Ancak bir cinsel yönelimi borazanlaştırmak adı ne olursa olsun itici. Hayat doğalında akmalı. Tıpkı gökkuşağının renkleri gibi. Onurlu ve eşit bir yaşam herkes için mümkün. İşte bunları bize hatırlatan ışıl ışıl genç adam Taylan ve diğerleri iyi ki varsınız…
Meraklısı için bir anektod:
1935 yılında endişeli bir Amerikalı anne, oğlunun eşcinsel olabileceği şüphesiyle Freud’a bir mektup yazar. Ve beklentisi oğlunu değiştirmesidir.
Sevgili Bayan [Silinmiş],
Mektubunuzdan anladığım kadarıyla oğlunuz bir eşcinsel. Ondan bahsederken bu terimi kullanmamanız dikkatimi çekti. Neden bundan kaçındığınızı sorabilir miyim? Eşcinselliğin bir avantaj olmadığı ortada ama utanılacak bir şey veya bir özür, aşağılık bi durum da değil; bunu bir hastalık olarak sınıflandıramayız; daha ziyade, bir tür cinsel işlev olduğunu ve cinsel gelişimin belli alanlarındaki ketlenmelerden kaynaklandığını düşünüyoruz. Gerek eski zamanlarda gerekse modern çağlarda eşcinsel olduğu bilinen pek çok saygıdeğer erkek yaşamıştır ki bunların bazıları çok büyük isimlerdir (örn. Plato, Michelangelo, Leonardo da Vinci vb.) Eşcinselliği bir suç olarak görmek büyük haksızlık – ve zalimlik – olacaktır. Bana inanmıyorsanız, Havelock Ellis’in kitaplarını okuyun.

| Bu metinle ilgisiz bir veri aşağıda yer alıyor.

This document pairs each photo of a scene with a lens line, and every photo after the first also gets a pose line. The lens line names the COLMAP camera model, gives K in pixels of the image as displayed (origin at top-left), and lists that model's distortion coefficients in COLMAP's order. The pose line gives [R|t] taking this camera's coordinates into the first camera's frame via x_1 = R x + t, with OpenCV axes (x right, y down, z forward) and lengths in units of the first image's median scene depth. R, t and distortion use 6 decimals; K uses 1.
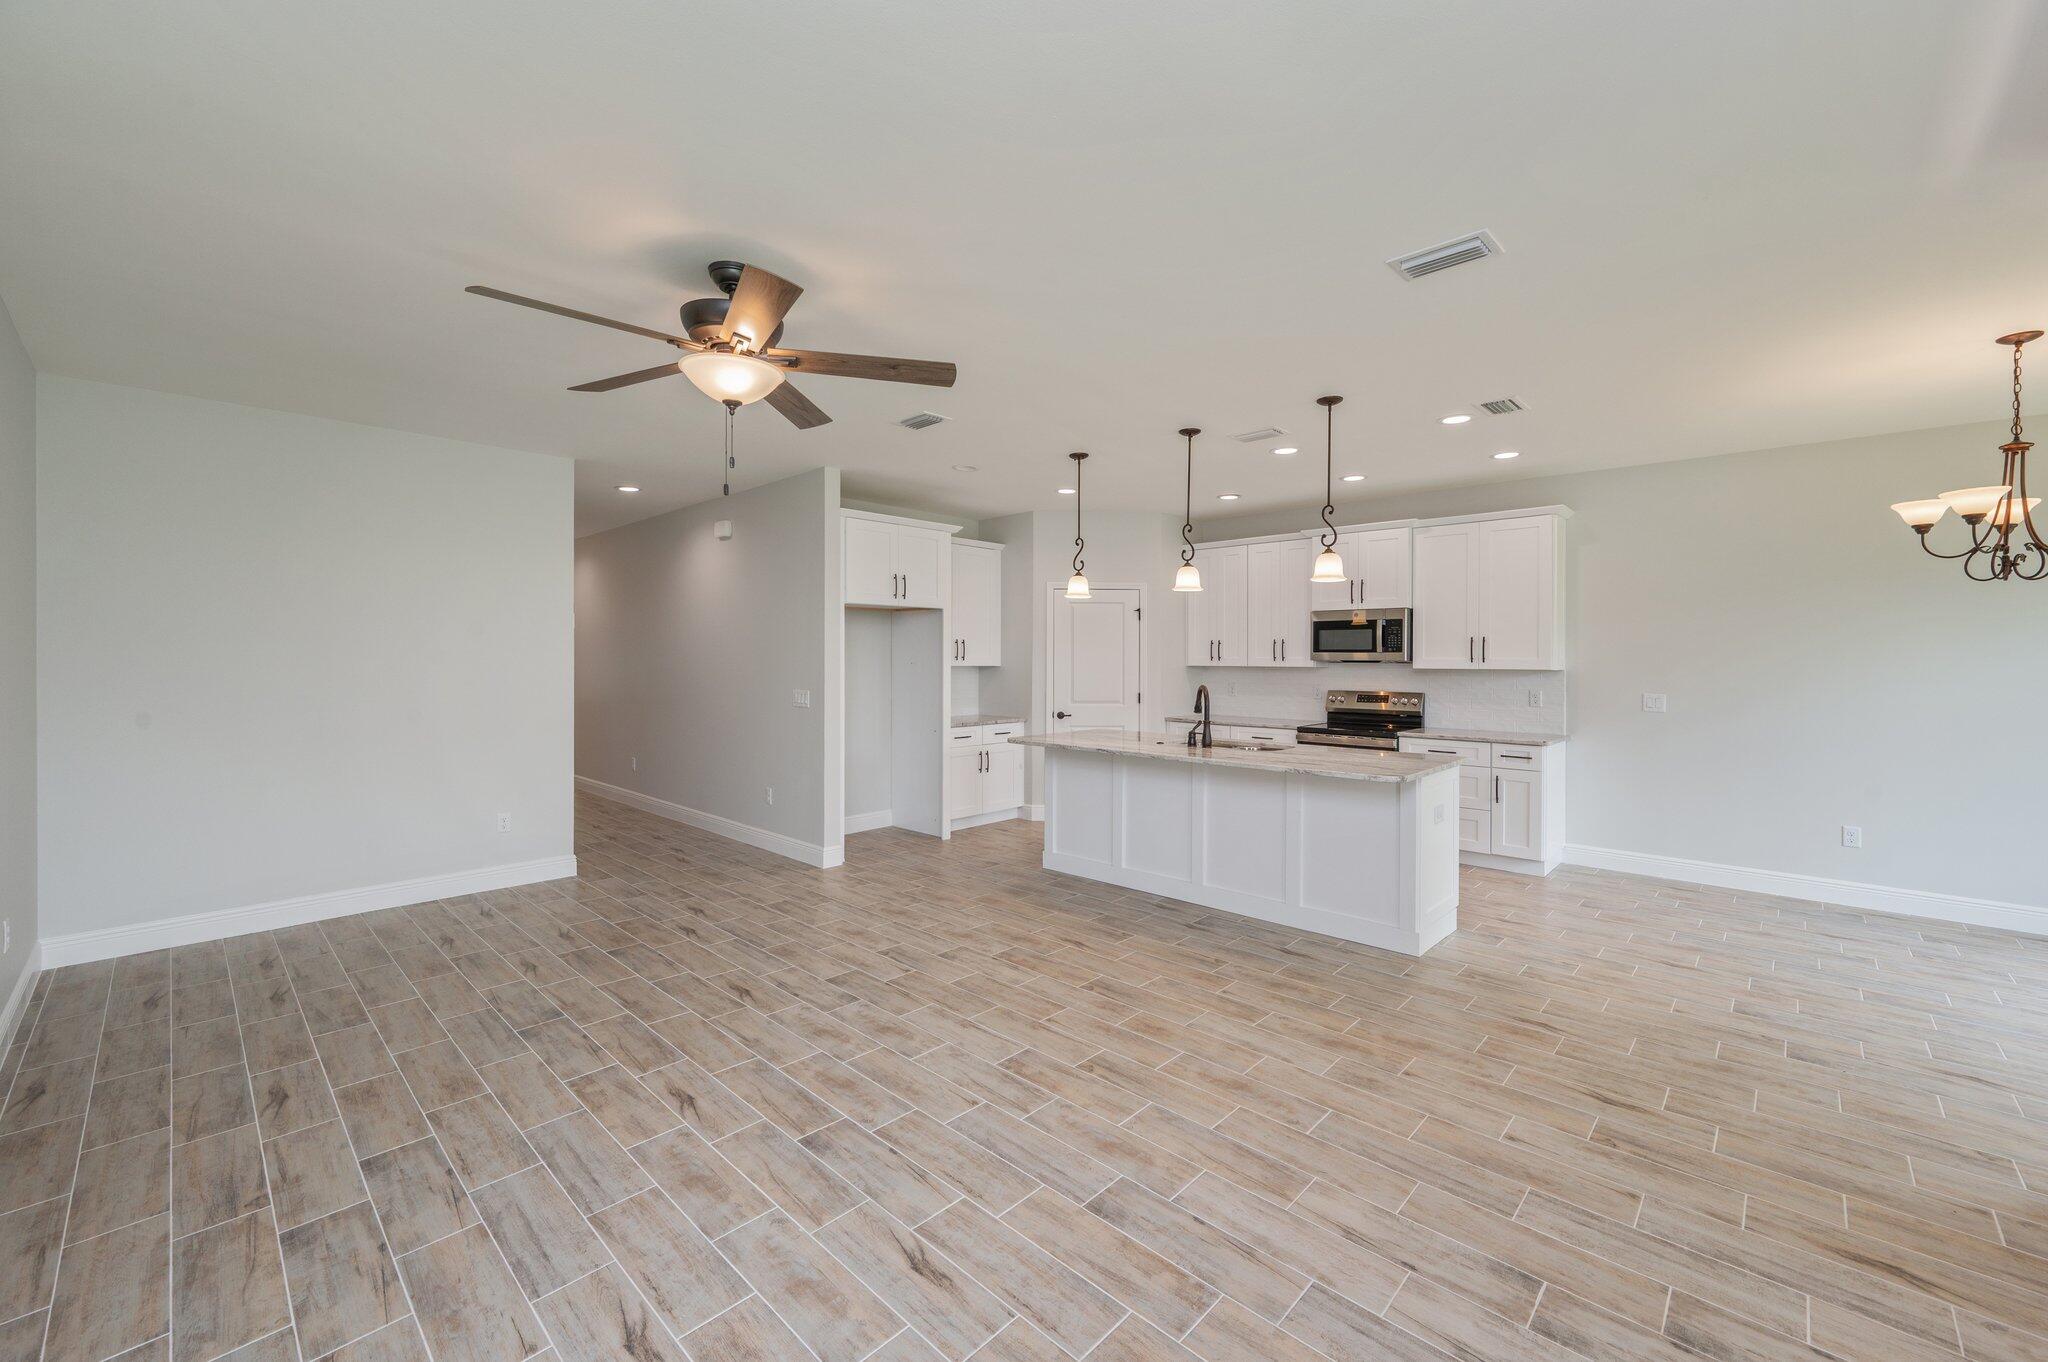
lens RADIAL K [[818.2, 0, 1025.2], [0, 818.2, 659.0], [0, 0, 1]] dist [-0.000804, -0.000006]
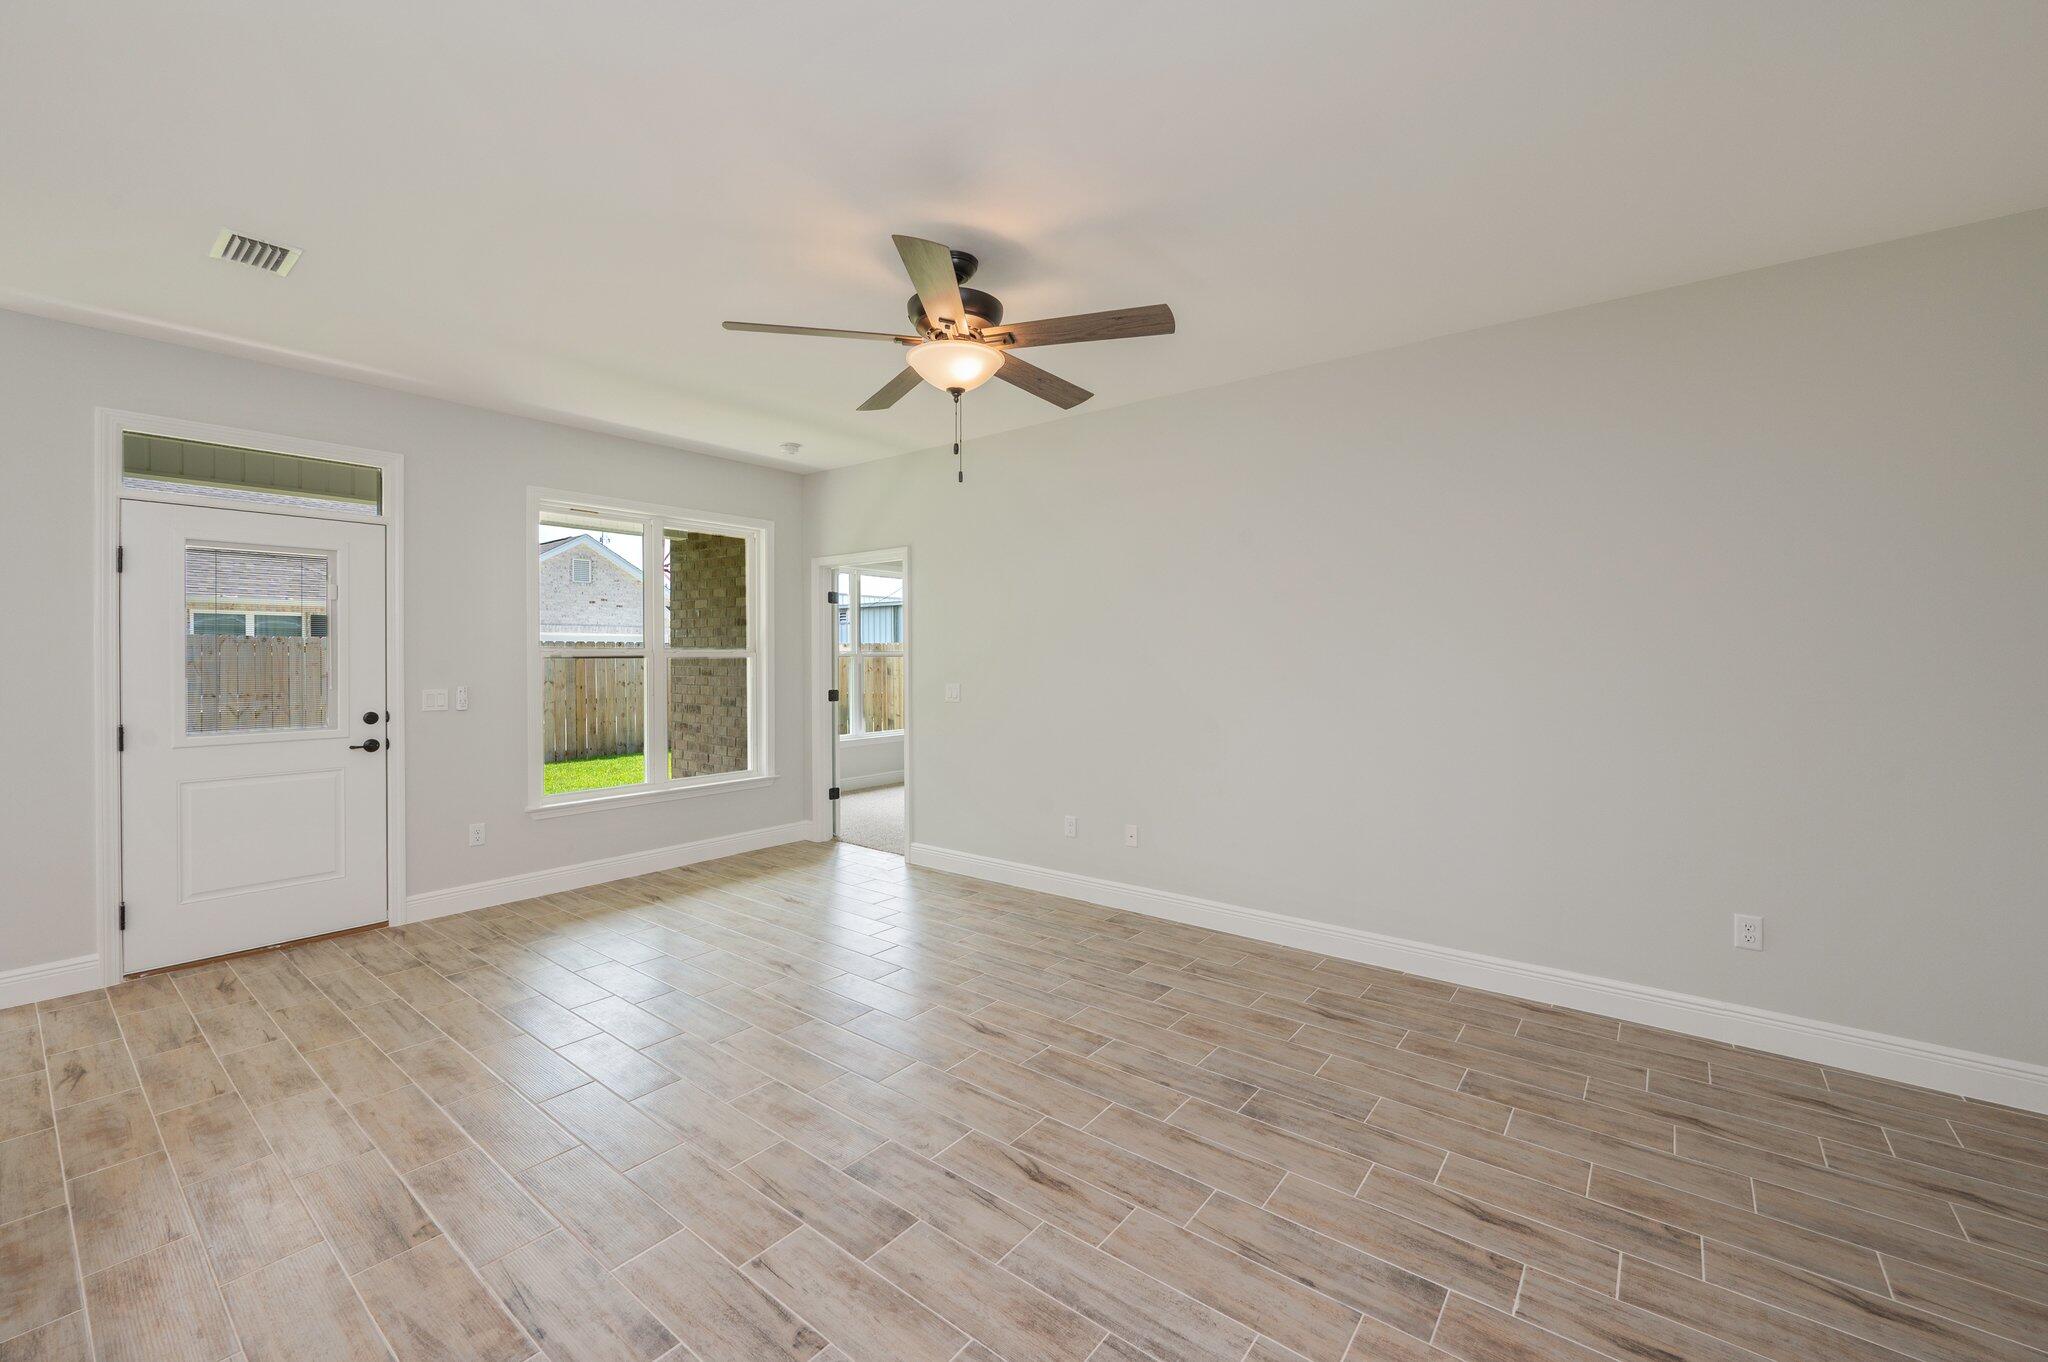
lens RADIAL K [[820.5, 0, 1036.9], [0, 820.5, 671.2], [0, 0, 1]] dist [-0.001342, -0.000097]
pose [[-0.994513, 0.000803, -0.104607, -0.272265], [-0.001202, 0.999817, 0.019108, 0.013673], [0.104603, 0.019129, -0.994330, 1.571966]]
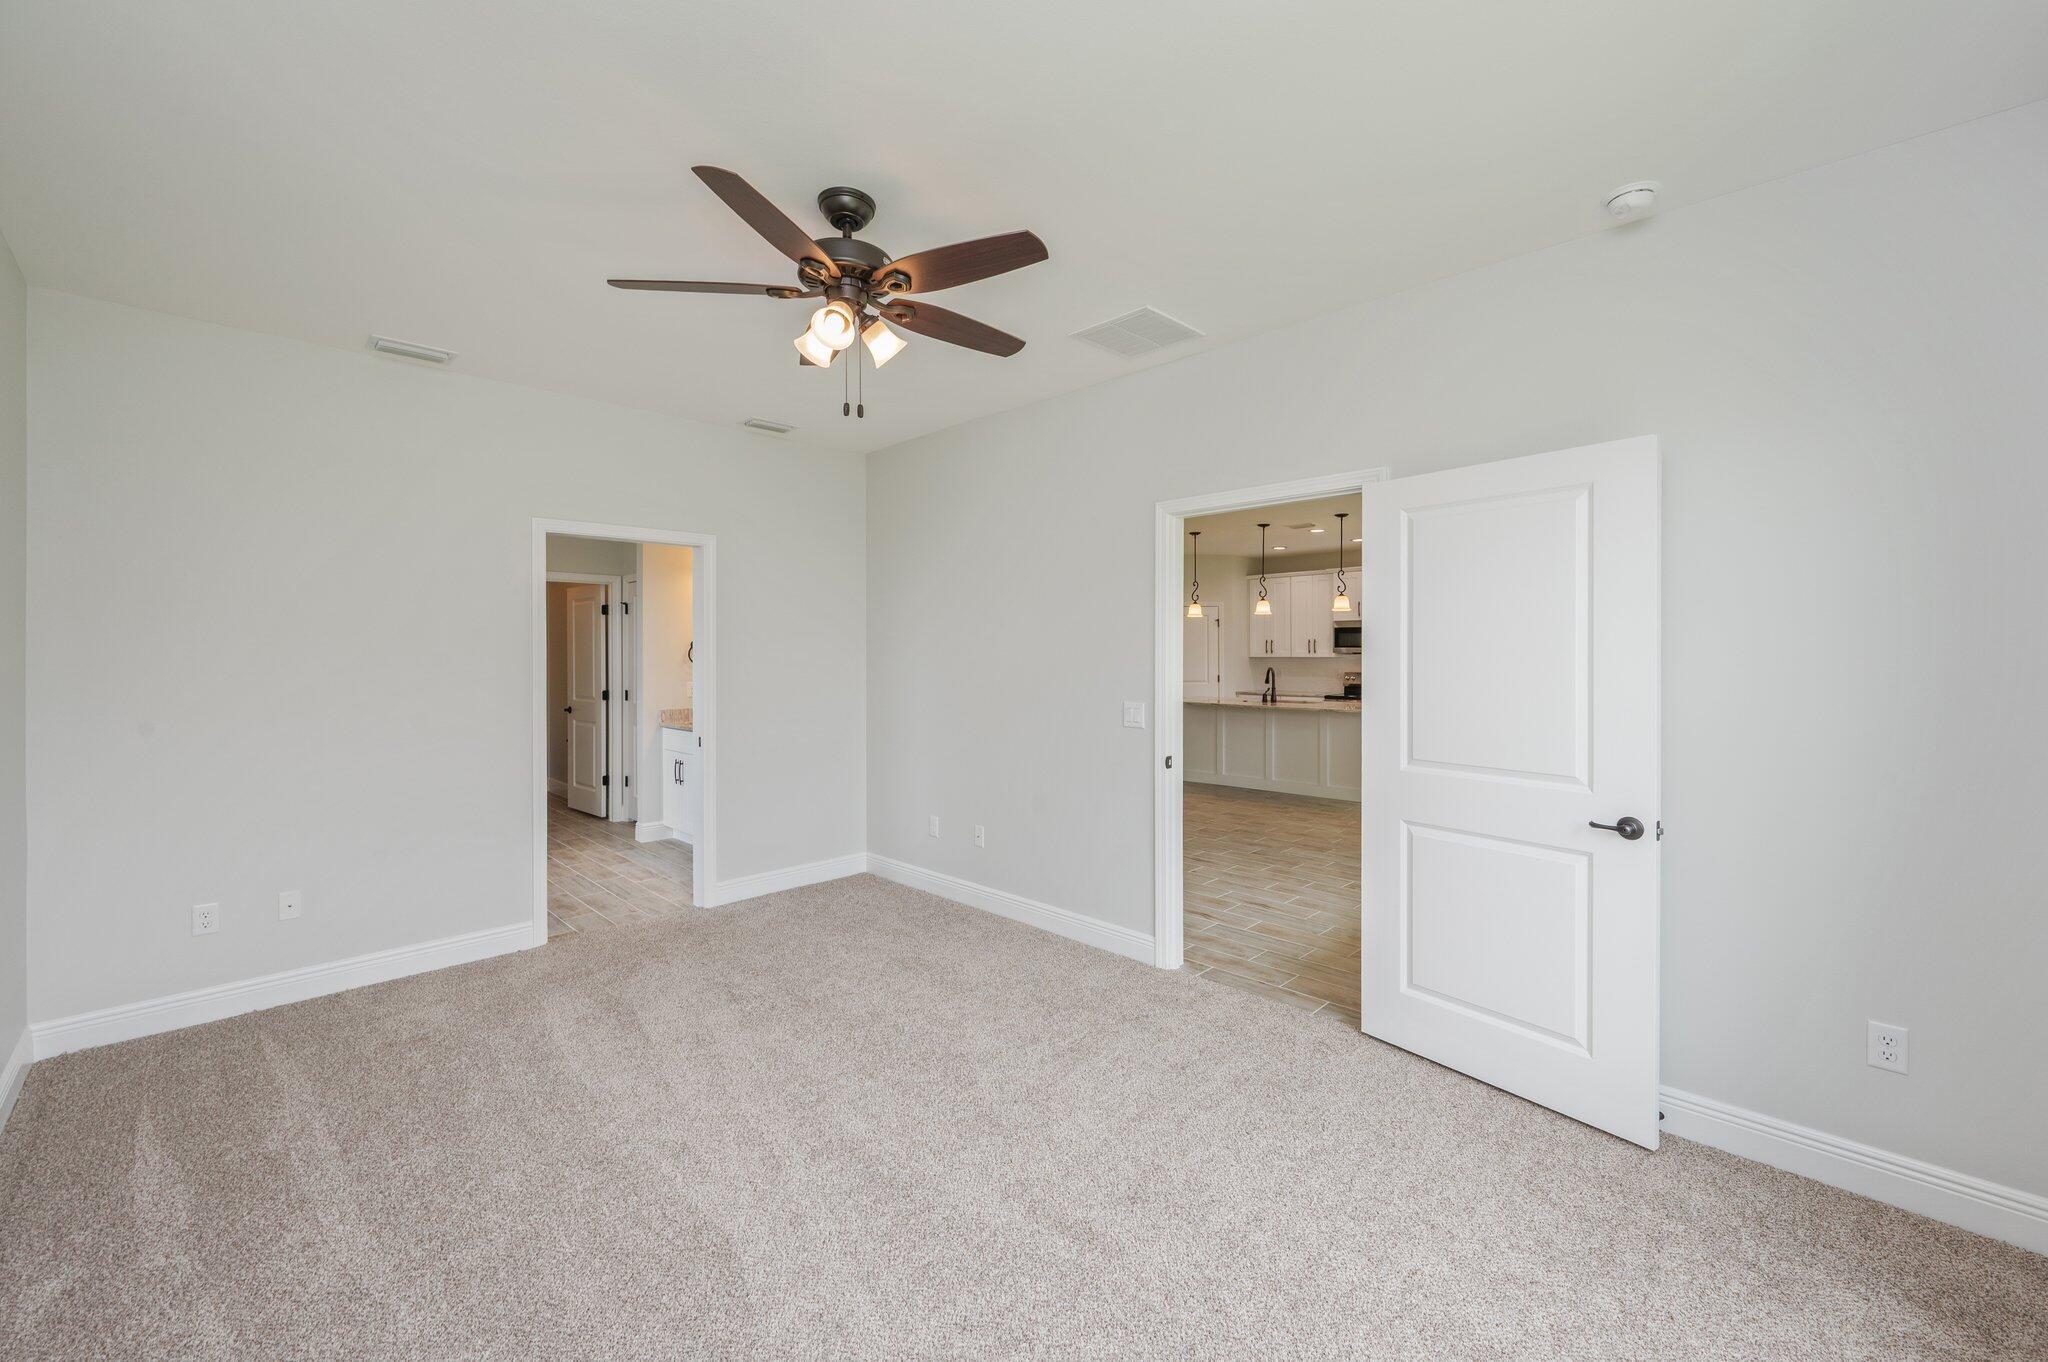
lens RADIAL K [[818.2, 0, 1025.2], [0, 818.2, 659.0], [0, 0, 1]] dist [-0.000804, -0.000006]
pose [[0.999659, -0.007089, -0.025141, -0.360300], [0.007211, 0.999963, 0.004776, 0.003378], [0.025106, -0.004956, 0.999673, -1.041950]]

Benden yardım istediğinize göre, anladığım kadarıyla eşcinselliği ortadan kaldırıp normal heteroseksüelliği temin edip edemeyeceğimi soruyorsunuz. Bunun yanıtı şu: Genel anlamda böyle bir şeyi başarmayı vaat edemem. Bazı sayılı vakalarda heteroseksüel eğilimlerin çürümeye yüz tutmuş köklerini yeniden geliştirmeyi başarıyoruz. Bu kökler her eşcinselde mevcut olmakla birlikte çoğunda artık gelişmesi imkansız hale gelmiş oluyor.
… bu daha çok, kişinin nitelikleri ve yaşıyla ilgili. Tedavinin sonuçlarını önceden kestiremiyoruz.
Analiz oğulunuza daha farklı bir açıdan yardımcı olabilir. Eğer ki kendisi mutsuzsa, nevrotikse, çatışmalardan muzdaripse, sosyal yaşamında çekingen davranıyorsa, eşcinsel kalıp kalmaması fark etmeksizin, analiz ona uyum, iç huzur ve tam bir yetkinlik sağlayabilir. Eğer benimle analize girmesi gerektiğine kanaat getirirseniz – ki böyle bir şeyin olmayacağını sanıyorum – Viyana’ya gelmesi gerekiyor. Buradan ayrılmaya hiç niyetim yok. Her koşulda lütfen bana bir yanıt vermeyi ihmal etmeyin.